-- Fragmento del documento --
===

Cuando en las últimas horas del miércoles y en la madrugada de ayer en España, asistimos a los hechos ocurridos en el Capitolio, todos recordamos los sucesos del 23 de febrero de 1983, cuando la Guardia Civil intentó tomar las Cortes, dando comienzo a un golpe de Estado afortunadamente fallido.
Aquella vez, solo el presidente Adolfo Suarez, el vicepresidente, general Gutiérrez Mellado y Santiago Carrillo, diputado y secretario general del Partido Comunista Español, se mantuvieron imperturbables en sus escaños ante la pistola amenazante del coronel golpista Antonio Tejero. El resto de diputados estaba acuclillado, en el suelo, a salvo de los disparos [1].
No es un recuerdo feliz. Sí su resolución.
Al ver a los congresistas estadounidenses esconderse de las posibles agresiones de los invasores tras sus asientos, el espejo se hizo por un momento claro, aunque la situación es muy distinta, la sensación de fragilidad democrática no deja de inquietar.

===

-- Registros --
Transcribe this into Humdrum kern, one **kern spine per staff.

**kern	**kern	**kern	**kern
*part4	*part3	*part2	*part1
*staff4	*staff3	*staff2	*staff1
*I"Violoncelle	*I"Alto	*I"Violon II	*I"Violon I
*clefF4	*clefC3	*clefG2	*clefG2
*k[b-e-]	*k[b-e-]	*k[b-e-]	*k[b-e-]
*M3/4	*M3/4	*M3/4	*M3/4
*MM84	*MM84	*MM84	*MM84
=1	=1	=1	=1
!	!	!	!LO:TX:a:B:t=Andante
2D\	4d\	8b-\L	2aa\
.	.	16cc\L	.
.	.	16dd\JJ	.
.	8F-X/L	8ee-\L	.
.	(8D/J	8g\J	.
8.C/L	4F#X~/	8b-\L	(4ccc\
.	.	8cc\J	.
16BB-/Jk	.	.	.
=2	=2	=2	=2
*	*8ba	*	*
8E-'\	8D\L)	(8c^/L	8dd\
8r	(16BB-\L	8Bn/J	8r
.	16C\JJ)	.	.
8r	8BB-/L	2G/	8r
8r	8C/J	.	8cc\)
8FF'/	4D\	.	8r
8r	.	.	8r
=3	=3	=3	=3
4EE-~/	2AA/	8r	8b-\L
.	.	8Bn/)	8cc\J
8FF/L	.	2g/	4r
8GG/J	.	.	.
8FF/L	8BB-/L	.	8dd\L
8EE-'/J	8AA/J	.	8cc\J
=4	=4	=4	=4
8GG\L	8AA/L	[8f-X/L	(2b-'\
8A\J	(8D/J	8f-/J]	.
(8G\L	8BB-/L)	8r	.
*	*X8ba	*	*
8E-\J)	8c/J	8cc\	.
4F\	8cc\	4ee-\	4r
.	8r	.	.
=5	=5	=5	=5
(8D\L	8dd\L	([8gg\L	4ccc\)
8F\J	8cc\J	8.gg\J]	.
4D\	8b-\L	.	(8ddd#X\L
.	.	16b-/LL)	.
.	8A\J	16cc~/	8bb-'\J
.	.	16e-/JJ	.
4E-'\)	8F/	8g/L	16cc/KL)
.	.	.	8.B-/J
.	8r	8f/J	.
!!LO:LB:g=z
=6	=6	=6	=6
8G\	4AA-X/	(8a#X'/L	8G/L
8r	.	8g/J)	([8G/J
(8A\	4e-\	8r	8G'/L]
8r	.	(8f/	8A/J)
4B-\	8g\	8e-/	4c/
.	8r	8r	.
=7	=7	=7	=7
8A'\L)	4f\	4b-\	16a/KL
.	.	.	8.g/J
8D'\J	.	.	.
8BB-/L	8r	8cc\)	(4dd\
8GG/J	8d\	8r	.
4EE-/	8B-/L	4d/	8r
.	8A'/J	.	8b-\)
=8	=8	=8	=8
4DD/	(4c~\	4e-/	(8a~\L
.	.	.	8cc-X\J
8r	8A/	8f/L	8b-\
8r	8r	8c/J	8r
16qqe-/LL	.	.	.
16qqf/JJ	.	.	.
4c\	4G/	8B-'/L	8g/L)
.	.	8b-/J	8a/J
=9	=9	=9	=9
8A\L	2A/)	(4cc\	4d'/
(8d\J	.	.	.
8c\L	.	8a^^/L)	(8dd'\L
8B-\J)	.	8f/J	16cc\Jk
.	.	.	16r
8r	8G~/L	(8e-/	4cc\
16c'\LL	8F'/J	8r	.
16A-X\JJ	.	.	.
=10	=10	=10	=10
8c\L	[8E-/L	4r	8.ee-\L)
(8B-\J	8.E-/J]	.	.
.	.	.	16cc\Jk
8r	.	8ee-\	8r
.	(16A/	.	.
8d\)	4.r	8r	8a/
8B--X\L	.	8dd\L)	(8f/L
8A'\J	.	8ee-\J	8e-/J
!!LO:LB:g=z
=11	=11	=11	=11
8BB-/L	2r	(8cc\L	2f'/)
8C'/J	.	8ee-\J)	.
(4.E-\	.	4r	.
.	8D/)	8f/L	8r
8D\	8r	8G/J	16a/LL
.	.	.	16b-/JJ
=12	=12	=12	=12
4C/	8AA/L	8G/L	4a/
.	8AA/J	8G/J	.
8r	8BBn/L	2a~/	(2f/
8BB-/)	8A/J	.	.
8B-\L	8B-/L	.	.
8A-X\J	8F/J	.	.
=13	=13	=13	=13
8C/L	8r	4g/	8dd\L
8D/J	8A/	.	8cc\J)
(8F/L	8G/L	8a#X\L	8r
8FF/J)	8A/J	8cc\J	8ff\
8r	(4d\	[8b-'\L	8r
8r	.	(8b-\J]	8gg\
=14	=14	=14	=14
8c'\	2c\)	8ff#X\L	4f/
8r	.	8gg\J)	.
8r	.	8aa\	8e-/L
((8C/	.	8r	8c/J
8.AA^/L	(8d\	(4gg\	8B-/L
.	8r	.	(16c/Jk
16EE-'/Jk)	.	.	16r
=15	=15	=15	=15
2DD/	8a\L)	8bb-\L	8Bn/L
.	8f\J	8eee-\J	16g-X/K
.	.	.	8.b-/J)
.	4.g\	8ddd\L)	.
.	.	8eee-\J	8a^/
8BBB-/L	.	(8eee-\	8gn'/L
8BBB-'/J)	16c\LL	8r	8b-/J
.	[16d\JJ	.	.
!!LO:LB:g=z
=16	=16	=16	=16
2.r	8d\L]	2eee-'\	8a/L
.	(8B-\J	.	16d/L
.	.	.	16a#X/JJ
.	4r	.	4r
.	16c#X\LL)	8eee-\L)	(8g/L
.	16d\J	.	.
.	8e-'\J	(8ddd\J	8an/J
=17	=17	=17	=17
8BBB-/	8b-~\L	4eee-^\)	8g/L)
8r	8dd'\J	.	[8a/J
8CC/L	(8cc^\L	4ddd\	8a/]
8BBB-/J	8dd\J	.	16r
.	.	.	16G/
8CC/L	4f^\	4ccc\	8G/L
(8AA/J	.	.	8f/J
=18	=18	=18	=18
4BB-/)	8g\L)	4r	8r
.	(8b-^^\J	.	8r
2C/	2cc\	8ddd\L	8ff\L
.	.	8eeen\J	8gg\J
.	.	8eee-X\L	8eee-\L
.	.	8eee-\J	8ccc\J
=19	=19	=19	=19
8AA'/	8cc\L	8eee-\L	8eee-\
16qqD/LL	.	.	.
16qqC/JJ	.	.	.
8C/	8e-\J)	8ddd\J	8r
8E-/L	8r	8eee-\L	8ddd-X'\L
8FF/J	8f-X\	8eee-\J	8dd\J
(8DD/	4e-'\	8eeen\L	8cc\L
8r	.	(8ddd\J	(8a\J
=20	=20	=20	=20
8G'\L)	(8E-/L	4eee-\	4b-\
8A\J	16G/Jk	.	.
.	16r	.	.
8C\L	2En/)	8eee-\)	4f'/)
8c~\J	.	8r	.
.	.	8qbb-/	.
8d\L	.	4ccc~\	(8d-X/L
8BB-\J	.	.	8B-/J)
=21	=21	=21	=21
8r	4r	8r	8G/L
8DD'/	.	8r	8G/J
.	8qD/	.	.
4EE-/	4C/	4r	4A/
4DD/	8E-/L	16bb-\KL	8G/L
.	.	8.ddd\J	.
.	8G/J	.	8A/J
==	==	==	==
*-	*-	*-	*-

===

-- Enunciado --
Copia palabra por palabra todo el fragmento del documento que compara lo ocurrido en el Capitolio con el intento de golpe de Estado en las Cortes.

-- Respuesta --
Cuando en las últimas horas del miércoles y en la madrugada de ayer en España, asistimos a los hechos ocurridos en el Capitolio, todos recordamos los sucesos del 23 de febrero de 1983, cuando la Guardia Civil intentó tomar las Cortes, dando comienzo a un golpe de Estado afortunadamente fallido.
Aquella vez, solo el presidente Adolfo Suarez, el vicepresidente, general Gutiérrez Mellado y Santiago Carrillo, diputado y secretario general del Partido Comunista Español, se mantuvieron imperturbables en sus escaños ante la pistola amenazante del coronel golpista Antonio Tejero. El resto de diputados estaba acuclillado, en el suelo, a salvo de los disparos [1].
No es un recuerdo feliz. Sí su resolución.
Al ver a los congresistas estadounidenses esconderse de las posibles agresiones de los invasores tras sus asientos, el espejo se hizo por un momento claro, aunque la situación es muy distinta, la sensación de fragilidad democrática no deja de inquietar.